À custa de algumas concessões intelectuais, entrou na categoria dos bens de mérito, mas depressa a dinâmica dos mercados – pelo menos nos países mais desenvolvidos - se encarregou de provar a predominância dos pressupostos mercantis sobre as valências intangíveis do serviço público.
De uso e fim verdadeiramente públicos restam a utilização do espectro radioeléctrico e o desígnio de elevação dos espíritos, no pluralismo e na recusa do fácil. As preferências do mass market poderão ser por natureza duvidosas e perversas, mas o dever do Estado é perseguir, numa lógica global de mercado, os propósitos de interesse geral que o imediatismo e os interesses comerciais desconhecem. Para tal, tem de ser estratega e regulador.
Enquanto estratega, o papel de referência do Estado no panorama audiovisual traduz-se na difusão de conteúdos em sinal aberto, através de um ou mais canais próprios, conformes à expressão triangular do desígnio televisivo – informar, formar, recrear – e aos objectivos de divulgação linguística e cultural além-fronteiras que o sector privado não está em condições de cumprir (RTP Internacional e RTP África).
Enquanto regulador, tem de começar por dar provas de vida, já que todos sabemos que o órgão mais insondável da democracia portuguesa, chamado Alta Autoridade para a Comunicação Social, é um exemplo trágico de ineficácia e opacidade. Concentremo-nos, pois, na dimensão estratégica da televisão pública.
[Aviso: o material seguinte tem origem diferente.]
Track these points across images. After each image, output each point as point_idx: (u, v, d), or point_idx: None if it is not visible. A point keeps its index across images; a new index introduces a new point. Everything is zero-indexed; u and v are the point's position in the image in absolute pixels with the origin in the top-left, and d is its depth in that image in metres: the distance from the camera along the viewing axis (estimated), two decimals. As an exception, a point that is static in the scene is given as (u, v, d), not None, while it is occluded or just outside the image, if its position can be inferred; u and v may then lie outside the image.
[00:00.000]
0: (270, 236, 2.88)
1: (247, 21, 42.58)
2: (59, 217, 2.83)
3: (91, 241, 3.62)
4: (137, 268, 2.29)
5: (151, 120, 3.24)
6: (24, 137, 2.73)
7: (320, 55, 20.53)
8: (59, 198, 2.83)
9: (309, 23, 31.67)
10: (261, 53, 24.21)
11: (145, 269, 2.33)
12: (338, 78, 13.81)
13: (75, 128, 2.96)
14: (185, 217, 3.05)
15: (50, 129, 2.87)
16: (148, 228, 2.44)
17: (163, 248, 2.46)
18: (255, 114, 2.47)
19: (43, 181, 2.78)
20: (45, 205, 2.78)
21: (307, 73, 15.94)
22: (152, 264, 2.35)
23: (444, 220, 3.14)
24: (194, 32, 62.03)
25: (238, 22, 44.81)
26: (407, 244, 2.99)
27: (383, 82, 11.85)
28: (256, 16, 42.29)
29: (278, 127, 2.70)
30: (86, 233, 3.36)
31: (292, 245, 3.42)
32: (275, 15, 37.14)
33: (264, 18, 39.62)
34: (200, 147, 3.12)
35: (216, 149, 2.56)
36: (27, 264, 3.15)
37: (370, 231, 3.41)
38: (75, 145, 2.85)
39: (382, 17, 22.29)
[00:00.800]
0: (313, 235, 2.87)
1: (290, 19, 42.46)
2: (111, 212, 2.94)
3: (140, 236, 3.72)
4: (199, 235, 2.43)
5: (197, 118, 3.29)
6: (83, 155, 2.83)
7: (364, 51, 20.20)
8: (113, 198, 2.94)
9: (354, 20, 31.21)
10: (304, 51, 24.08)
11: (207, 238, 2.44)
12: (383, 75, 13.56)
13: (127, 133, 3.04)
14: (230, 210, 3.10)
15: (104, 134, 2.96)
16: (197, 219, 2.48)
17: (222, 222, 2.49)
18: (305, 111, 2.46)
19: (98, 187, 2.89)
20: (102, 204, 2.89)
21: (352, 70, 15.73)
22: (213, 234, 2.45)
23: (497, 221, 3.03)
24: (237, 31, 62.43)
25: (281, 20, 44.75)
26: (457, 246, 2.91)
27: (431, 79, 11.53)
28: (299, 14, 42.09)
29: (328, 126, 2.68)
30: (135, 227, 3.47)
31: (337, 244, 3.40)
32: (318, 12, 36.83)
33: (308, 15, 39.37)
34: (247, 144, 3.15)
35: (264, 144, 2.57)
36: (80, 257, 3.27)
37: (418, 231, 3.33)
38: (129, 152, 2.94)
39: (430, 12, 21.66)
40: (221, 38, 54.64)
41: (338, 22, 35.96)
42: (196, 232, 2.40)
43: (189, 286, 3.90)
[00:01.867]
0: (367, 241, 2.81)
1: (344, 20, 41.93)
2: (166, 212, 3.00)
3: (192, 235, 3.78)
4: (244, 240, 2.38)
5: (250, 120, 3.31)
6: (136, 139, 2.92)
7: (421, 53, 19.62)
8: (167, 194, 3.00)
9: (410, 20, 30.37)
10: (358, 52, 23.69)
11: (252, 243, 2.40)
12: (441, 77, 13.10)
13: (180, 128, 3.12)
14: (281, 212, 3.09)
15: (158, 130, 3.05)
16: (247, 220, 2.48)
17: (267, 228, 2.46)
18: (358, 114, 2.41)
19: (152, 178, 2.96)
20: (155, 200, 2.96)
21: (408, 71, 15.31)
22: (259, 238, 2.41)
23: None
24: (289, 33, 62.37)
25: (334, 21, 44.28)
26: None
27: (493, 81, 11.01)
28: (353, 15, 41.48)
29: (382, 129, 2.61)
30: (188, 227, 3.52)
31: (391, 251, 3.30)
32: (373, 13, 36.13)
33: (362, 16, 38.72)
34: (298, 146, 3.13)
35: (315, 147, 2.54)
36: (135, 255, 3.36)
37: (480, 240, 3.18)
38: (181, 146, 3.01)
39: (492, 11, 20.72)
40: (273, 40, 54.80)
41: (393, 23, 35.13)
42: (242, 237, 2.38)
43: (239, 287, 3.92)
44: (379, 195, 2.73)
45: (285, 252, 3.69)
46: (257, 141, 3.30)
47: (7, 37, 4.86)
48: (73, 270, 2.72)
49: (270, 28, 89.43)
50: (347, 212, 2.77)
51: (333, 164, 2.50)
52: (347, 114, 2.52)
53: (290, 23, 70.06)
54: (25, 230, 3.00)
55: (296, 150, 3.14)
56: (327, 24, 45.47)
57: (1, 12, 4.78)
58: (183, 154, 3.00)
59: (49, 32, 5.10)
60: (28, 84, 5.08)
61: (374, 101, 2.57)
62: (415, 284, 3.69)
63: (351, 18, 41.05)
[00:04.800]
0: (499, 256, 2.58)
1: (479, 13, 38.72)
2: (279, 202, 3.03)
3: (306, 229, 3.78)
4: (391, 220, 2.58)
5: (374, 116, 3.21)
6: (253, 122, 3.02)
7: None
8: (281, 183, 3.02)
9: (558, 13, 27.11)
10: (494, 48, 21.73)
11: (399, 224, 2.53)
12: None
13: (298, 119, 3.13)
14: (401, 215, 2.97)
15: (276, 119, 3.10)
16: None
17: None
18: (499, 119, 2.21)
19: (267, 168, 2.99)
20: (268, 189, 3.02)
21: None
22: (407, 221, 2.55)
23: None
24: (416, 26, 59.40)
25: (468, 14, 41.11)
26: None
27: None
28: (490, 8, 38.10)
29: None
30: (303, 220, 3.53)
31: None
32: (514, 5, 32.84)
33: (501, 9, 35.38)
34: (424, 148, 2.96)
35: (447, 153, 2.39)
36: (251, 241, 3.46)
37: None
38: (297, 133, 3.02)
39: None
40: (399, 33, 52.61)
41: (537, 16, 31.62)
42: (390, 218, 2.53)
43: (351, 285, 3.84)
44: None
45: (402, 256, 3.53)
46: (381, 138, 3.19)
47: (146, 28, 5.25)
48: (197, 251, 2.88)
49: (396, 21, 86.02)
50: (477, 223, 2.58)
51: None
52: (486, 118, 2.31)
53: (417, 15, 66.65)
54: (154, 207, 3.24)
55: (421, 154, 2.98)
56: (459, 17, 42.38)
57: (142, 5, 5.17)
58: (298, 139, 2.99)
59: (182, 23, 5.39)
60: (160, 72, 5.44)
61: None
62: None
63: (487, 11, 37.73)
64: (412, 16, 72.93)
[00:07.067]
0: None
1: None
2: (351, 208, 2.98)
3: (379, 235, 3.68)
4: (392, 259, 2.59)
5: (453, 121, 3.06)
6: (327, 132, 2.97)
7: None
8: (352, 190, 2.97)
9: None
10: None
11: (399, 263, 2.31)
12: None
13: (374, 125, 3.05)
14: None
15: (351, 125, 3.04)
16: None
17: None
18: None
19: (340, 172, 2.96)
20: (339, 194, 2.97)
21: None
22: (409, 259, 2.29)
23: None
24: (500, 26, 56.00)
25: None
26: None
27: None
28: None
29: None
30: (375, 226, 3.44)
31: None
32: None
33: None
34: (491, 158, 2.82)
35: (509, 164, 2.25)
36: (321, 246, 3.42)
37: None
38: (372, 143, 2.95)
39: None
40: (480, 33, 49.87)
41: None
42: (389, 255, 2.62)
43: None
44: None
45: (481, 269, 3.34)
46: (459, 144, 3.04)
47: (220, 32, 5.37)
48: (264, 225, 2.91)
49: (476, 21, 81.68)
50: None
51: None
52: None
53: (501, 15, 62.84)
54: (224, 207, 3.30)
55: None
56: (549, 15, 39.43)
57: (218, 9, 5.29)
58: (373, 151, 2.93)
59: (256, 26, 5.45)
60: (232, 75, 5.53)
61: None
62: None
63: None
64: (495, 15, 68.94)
Meio século após o surgimento da televisão em Portugal e onze anos após a liberalização do mercado, até que ponto se justifica uma presença estatal em metade (dois em quatro) dos canais hertzianos? Até onde pode chegar a paciência do erário público? Quantos mais anos de défices e ilusões perdidas serão necessários até tomarmos consciência de que o País não pode nem precisa de sustentar dois canais de serviço público? Conheço a tese peregrina da “dualidade do serviço público televisivo”, um canal dito “generalista” e outro dito “minoritário” – ou seja, um dirigido ao povão mais evoluído e outro a uma elite sócio-cultural de gosto fortemente anti-popular. Sei do esforço que inúmeras figuras da intelectualidade portuguesa emprestaram à tarefa ciclópica (mais uma) de concretizar “cientificamente” a noção de serviço público.
E sei da sensatez que a actual gestão da RTP tem demonstrado na resolução dos problemas endémicos e na elevação dos índices de qualidade do canal público. Só que o problema não se resolve com mais gestão, por mais competente que seja.
A brutalidade dos défices de exploração e a incongruência do cardápio “público” de conteúdos serão uma fatalidade enquanto não se perceber que só há uma solução lógica para o problema - privatizar o primeiro canal da RTP e transformar o segundo numa referência inequívoca de qualidade, mesmo que com sacrifício (temporário?) do share.
Sejamos honestos. Os noticiários da RTP têm, de facto, uns salpicos de sangue a menos que os dos canais privados, os concursos são um pouco mais educativos e as transmissões de futebol em sinal aberto muito mais frequentes. É isto que justifica a manutenção de um canal público generalista? Não. Os grupos instalados, Impresa e Media Capital, não se cansam de repetir o estafado argumento da exaustão das receitas publicitárias. Será isso pretexto bastante para o fecho do mercado hertziano? Não, desde que as obrigações de serviço público – onde não deveria constar o futebol, excepto os jogos da selecção – sejam repartidas entre os broadcasters. Mesmo que a elasticidade das receitas publicitárias fosse nula e a conjuntura económica se mantivesse desfavorável, nada impediria a alteração do status quo.
As finanças públicas, os consumidores e a dinâmica concorrencial só teriam a ganhar com a privatização da RTP 1 e a criação de um organismo de regulação para o audiovisual. Afinal, quem tem medo do mercado?